When Mike and his team first pitched SmarterDx, they focused on concurrent documentation improvement — reviewing charts while patients were still in the hospital. The reception was lukewarm.​     ​ 

This was where Mike leaned on a skill he credits to medicine: active listening. 

“When you’re asking about sensitive things like STDs or abuse or home safety, patients often aren’t going to flat-out give you the full answer. You have to be able to pick up on cues and tease it out a little bit.” 

He applied the same approach to customers. They weren’t saying “this doesn’t work” outright, but the real concerns showed through in subtle questions:

“How do I prove this to my CFO?” and “How do I know this is really working?” 

The insight was clear: ​Hospitals​ didn’t just want technology; they wanted proof. So SmarterDx pivoted. It became a final quality assurance layer, after all existing reviews, but before bills went out. 

“The big unlock was when we dropped the ability to do concurrent and just led with pre-bill,” Mike explained. “The clarity​ of our ROI​ finally broke through, and it started making sense to our customers.” 

That pivot set the stage for what SmarterDx would become. 

What SmarterDx Actually Does


SmarterDx offers two complementary solutions, with the aim of enhancing the work of people, not outright replacing them: 

  • SmarterPrebill combs through raw clinical data — labs, medications, vital signs — and flags likely documentation or coding gaps. Instead of replacing CDI nurses or coders, it gives them a targeted list of charts to validate. 

  • SmarterDenials works on the back end, pulling the same clinical signals into evidence-based appeal letters. SmarterDx assembles the case, and humans confirm it. 

Hospitals, of course, need evidence that a solution is working. With tight margins, leaders are skeptical of anything that sounds like hype. Mike recalls one ​A​cademic ​Medical​ Center in the Northeast with five separate layers of documentation review. 

“They were rightfully skeptical” he said. “It’s like, ‘Hey, we’ve invested a ton. How is it that you’re able to find more?"

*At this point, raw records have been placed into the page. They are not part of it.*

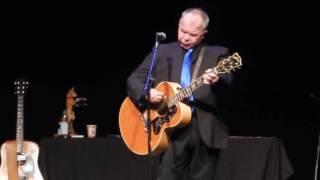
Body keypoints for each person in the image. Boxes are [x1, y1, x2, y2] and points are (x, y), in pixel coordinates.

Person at [126, 7, 233, 180]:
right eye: (182, 31)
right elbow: (134, 80)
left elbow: (228, 82)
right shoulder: (162, 52)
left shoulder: (217, 54)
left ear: (203, 34)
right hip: (170, 128)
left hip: (204, 128)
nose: (185, 37)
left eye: (192, 34)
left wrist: (217, 80)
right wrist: (148, 94)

SmarterDx’s response was simple: work on contingency and only charge for validated findings. ​​That particular AMC saw 30 to 50 basis points of revenue improvement in a system with 120,000 discharges​.

The Future Ahead


Now, as part of SmarterTechnologies, ​Mike’s ultimate goal is to dramatically lower cost-to-collect so that health systems can put more resources back into what matters most: patient care and innovation.